#### WORK TO BE COMPLETED
The required result is each line of the entries below containing the string "Phlebosclerosis".

###

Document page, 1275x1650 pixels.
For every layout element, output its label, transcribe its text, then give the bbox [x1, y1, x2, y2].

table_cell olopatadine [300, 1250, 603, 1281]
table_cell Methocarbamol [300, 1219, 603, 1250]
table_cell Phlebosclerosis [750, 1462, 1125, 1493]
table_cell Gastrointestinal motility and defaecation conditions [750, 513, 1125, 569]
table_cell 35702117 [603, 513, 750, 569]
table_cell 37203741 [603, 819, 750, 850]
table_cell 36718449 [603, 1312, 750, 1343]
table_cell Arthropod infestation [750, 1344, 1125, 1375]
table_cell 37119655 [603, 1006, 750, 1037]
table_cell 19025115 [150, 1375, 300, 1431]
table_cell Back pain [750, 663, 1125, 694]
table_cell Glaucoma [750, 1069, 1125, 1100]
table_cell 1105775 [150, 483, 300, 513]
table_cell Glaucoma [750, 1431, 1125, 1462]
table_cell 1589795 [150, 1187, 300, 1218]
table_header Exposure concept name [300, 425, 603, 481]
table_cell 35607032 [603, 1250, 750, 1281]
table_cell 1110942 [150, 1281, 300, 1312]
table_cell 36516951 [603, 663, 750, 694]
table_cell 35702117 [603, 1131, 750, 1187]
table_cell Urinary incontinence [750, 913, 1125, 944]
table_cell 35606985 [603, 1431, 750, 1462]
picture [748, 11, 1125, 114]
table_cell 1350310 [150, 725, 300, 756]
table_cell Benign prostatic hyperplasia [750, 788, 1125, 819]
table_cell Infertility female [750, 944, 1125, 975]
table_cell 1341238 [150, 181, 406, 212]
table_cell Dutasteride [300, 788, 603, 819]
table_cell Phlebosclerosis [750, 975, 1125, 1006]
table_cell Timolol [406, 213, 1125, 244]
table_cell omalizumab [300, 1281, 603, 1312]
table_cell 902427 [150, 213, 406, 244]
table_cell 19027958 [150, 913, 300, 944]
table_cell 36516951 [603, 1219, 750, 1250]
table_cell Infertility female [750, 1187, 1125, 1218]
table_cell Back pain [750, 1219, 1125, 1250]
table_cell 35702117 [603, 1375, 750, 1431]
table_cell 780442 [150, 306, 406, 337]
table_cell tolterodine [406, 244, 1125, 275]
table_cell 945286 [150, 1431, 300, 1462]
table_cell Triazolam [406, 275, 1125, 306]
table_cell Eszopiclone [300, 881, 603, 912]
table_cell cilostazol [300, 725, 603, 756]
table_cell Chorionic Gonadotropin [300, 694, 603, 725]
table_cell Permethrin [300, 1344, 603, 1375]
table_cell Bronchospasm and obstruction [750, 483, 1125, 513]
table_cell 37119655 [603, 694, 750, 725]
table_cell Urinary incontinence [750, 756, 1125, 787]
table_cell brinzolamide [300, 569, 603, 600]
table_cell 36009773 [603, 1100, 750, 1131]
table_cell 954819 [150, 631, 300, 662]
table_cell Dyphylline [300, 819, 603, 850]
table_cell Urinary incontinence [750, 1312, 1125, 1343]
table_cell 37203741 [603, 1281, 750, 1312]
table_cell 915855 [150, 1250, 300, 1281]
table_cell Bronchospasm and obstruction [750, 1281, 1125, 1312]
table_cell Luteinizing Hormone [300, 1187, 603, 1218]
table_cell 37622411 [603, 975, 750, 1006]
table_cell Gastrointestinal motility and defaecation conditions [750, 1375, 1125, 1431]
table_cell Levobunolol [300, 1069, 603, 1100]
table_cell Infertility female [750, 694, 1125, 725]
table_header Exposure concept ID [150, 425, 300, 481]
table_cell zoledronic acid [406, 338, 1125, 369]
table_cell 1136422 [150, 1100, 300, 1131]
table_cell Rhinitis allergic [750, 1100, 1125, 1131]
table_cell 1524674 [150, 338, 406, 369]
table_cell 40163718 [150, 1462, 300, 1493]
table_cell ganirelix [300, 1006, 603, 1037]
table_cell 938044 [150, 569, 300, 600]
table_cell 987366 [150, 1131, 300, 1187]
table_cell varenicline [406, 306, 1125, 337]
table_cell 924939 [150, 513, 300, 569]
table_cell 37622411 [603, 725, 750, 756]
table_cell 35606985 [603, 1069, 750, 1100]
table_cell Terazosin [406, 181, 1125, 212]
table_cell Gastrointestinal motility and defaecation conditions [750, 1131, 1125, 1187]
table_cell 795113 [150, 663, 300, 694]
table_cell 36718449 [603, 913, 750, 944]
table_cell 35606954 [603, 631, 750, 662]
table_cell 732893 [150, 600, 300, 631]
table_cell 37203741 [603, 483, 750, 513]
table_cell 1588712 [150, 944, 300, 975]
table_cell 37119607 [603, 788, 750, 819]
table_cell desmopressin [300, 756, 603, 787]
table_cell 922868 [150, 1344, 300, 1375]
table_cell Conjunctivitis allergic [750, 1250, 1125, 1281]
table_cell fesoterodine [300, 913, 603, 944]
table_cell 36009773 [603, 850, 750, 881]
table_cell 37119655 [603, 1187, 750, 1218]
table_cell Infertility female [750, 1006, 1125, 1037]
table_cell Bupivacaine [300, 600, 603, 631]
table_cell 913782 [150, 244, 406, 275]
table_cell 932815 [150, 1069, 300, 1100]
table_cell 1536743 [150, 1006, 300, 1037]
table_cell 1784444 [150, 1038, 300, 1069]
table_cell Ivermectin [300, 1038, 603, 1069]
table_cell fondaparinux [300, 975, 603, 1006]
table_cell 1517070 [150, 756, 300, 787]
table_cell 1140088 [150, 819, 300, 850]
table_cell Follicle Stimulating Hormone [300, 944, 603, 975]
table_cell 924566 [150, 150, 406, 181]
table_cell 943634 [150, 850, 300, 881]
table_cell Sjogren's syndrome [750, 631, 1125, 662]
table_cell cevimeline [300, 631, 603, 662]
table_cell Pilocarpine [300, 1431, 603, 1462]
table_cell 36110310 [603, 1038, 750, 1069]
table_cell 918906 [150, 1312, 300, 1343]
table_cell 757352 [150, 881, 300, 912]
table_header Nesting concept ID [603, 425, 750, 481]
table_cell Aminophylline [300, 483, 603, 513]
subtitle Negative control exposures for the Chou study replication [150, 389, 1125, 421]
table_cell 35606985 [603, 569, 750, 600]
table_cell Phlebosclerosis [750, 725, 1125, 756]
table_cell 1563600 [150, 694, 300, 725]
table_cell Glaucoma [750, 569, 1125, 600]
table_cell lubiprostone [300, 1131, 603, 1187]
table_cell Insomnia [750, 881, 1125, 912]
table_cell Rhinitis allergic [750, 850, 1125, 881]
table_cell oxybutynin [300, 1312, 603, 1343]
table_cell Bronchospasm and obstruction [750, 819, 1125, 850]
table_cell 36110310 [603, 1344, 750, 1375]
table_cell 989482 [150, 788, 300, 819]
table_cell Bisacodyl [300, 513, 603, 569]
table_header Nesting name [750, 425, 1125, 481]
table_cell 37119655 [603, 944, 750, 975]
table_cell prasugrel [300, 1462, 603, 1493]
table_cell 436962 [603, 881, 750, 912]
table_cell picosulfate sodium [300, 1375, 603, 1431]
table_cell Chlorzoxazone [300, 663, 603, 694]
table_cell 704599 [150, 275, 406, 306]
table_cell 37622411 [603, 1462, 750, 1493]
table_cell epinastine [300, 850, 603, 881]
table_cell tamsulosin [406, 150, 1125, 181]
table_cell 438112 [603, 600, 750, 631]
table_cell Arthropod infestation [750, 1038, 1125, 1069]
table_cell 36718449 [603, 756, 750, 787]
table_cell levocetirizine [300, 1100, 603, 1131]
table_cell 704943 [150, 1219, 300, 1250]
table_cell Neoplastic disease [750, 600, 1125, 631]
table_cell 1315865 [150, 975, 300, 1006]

###

#### ANSWER FOR THE TASK
table_cell Phlebosclerosis [750, 1462, 1125, 1493]
table_cell Phlebosclerosis [750, 975, 1125, 1006]
table_cell Phlebosclerosis [750, 725, 1125, 756]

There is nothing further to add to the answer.